TEXT PASSAGE ->
--- start ---

Re: Indexing Doc, PDF, ... from filesystem (Newbie Question)

Vish D. Tue, 21 Aug 2007 09:44:53 -0700

Pete,

Thanks for the great explanation.


Thinking it through my process, I am not sure how to use it:

I have a bunch of docs that pretty much contain a lot of meta-data, some
which include full-text files (.pdf, .ppt, etc...). I use these docs
correctly to index/update into Solr. The next step now is to somehow index
the text from the full-text files. One way to think about it is, I could
have a placeholder field 'data' and keep it empty for the first pass, and
then run update/rich to index the actual full-text, but using the same
unique doc id. But this would actually overwrite the doc in the index, won't
it? And, there really isn't a 'merge' operation, right?

There might be a better way to use this full-text indexing option,
schema-wise, say:
<richData source="FIELDNAME" dest="FIELDNAME" />
- have a new option richData that will take in a source field name,
- validate it's value (valid filename/file),
- recognize the file type,
- and put the 'data' into another field

What do you think?  I am not a true Java developer, so not sure if I could
do it myself, but only hope that someone else on the project could ;-)...

Rao

On 8/21/07, Peter Manis <[EMAIL PROTECTED]> wrote:
>
> Installing the patch requires downloading the latest solr via
> subversion and applying the patch to the source.  Eric has updated his
> patch with various revisions of subversion.  To make sure it will
> compile I suggest getting the revision he lists.
>
> As for using the features of this patch.  This is the url that would be
> called
>
>
> /solr/update/rich?stream.file=filename&stream.type=filetype&id=id&stream.fieldname=storagefield&fieldnames=cat,desc,type,name&type=filetype&cat=category&name=name&desc=description
>
> Breaking this down
>
> You have stream.file which will be the absolute path to the file you
> want to index.  You then have stream.type which specifies the type of
> file, which currently supports pdf, xls, doc, ppt.  The next field is
> the id, which is where you specify the unique value for the id in your
> schema.  Example is we had a document reference in a database, and
> that id was 103, so we would specify the value 103 to identify which
> document it was in the index.  Stream.fieldname is the name of the
> field in your index that will actually be storing the text from the
> document.  We had the field 'data' so it would be
> stream.fieldname=data in the url.
>
> The parameter fieldnames is any additional fields in your index that
> need to be filled.  We were passing a category, description for the
> document, a name, and the type.  So you just need to specify the names
> of the fields.  Solr will then look for corresponding parameters with
> those names, which you can see at the end of my URL.  The values
> passed for the additional parameters need to be sent url encoded.

--- end ---

GOAL -> Carry on the forum thread about indexing rich documents in Solr from the point where it stops. The lines after this point are separate material and have nothing to do with the text.

DATA SHOWN ->
--- start ---

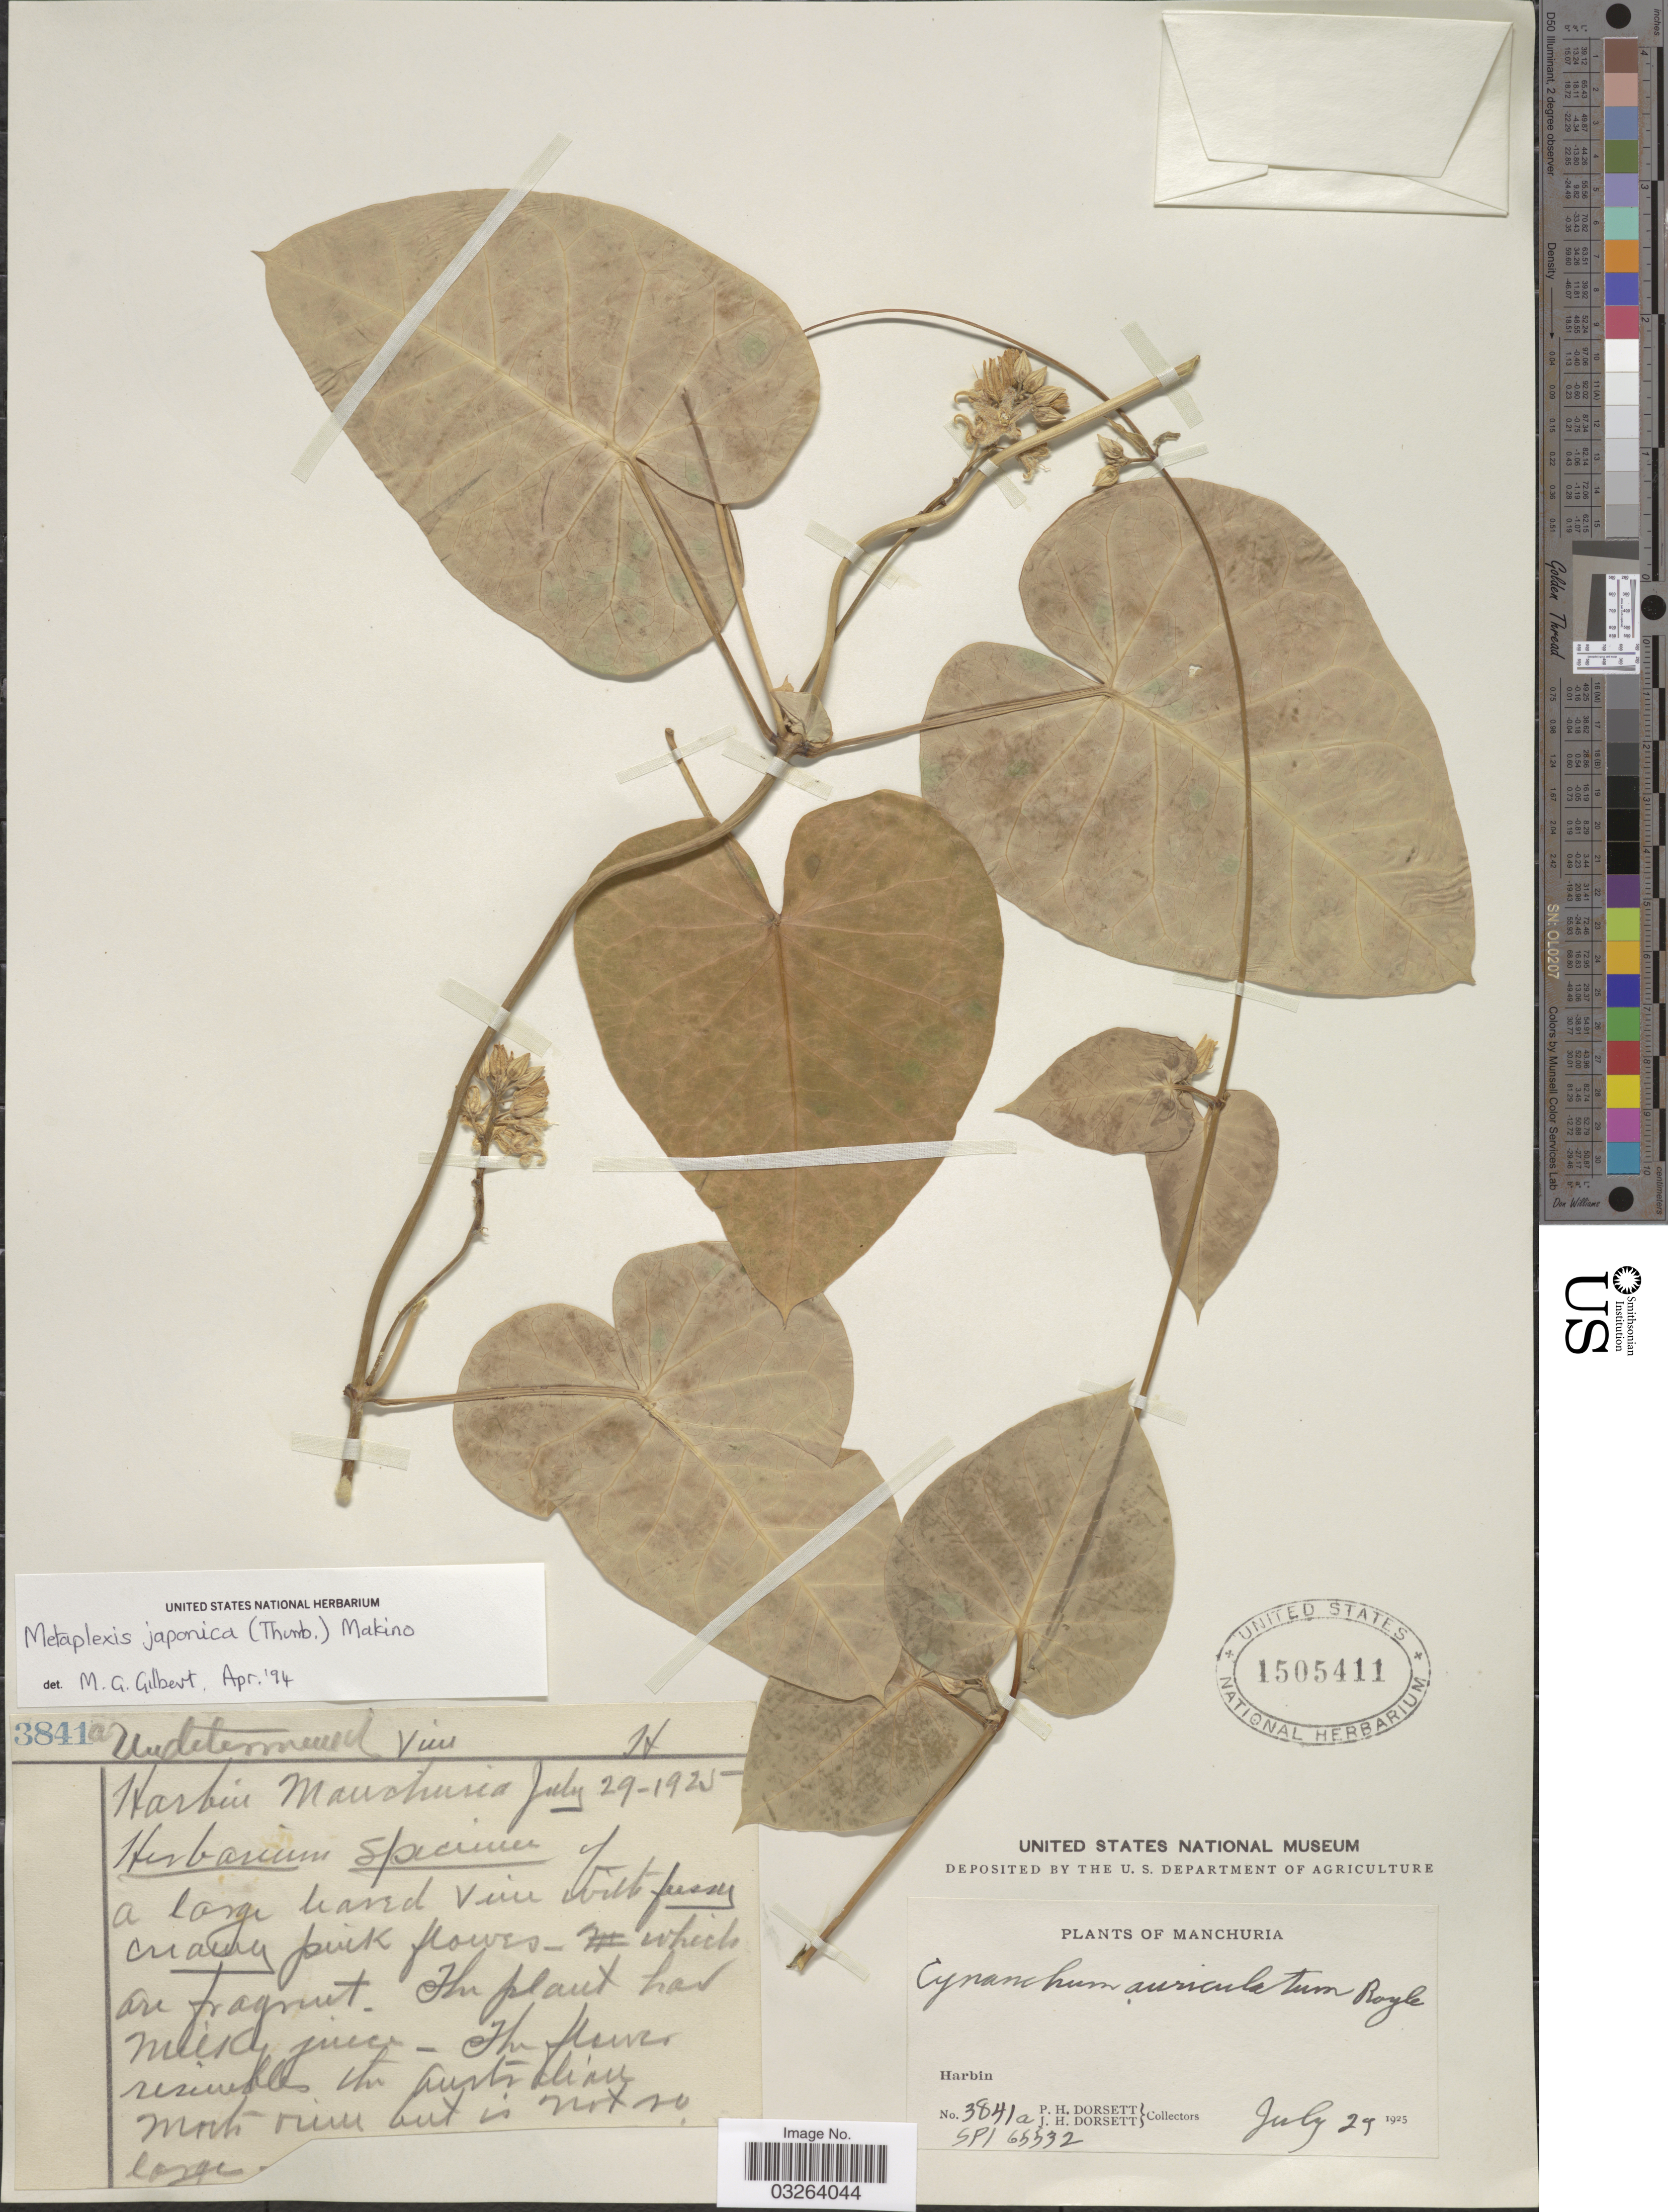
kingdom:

--- end ---

ANSWER TO THIS PROBLEM ->
>
> I'm not a Java programmer so if you have questions about the internals
> of the code, definitely direct those to Eric as I cannot help.  I have
> only implemented it in web applications.  If you have any other
> questions about the use of the patch I can answer those questions.
>
> Enjoy!
>
> - Pete
>
> On 8/21/07, Vish D. <[EMAIL PROTECTED]> wrote:
> > There seems to be some code out for Tika now (not packaged/announced
> yet,
> > but...). Could someone please take a look at it and see if that could
> fit
> > in? I am eagerly waiting for a reply back from tika-dev, but no luck
> yet.
> >
> >
> http://svn.apache.org/repos/asf/incubator/tika/trunk/src/main/java/org/apache/tika/
> >
> > I see that Eric's patch uses POI (for most of it)...so that's great! I
> have
> > seen too many duplicated efforts, even in Apache projects alone, and
> this is
> > one step close to fixing it (other than Tika, which isnt' 'complete'
> yet).
> > Are there any plans on releasing this patch with Solr dist? Or, any
> > instructions on using/installing the patch itself?
> >
> > Thanks
> > Vish
> >
> >
> > On 8/21/07, Peter Manis <[EMAIL PROTECTED]> wrote:
> > >
> > > Christian,
> > >
> > > Eric Pugh created implemented this functionality for a project we were
> > > doing and has released to code on JIRA.  We have had very good results
> > > with it.  If I can be of any help using it beyond the Java code itself
> > > let me know.  The last revision I used with it was 552853, so if the
> > > build happens to fail you can roll back to that and it will work.
> > >
> > > https://issues.apache.org/jira/browse/SOLR-284
> > >
> > > - Pete
> > >
> > > On 8/21/07, Christian Klinger <[EMAIL PROTECTED]> wrote:
> > > > Hi Solr Users,
> > > >
> > > > i have set up a Solr-Server with a custom Schema.
> > > > Now i have updated the index with some content form
> > > > xml-files.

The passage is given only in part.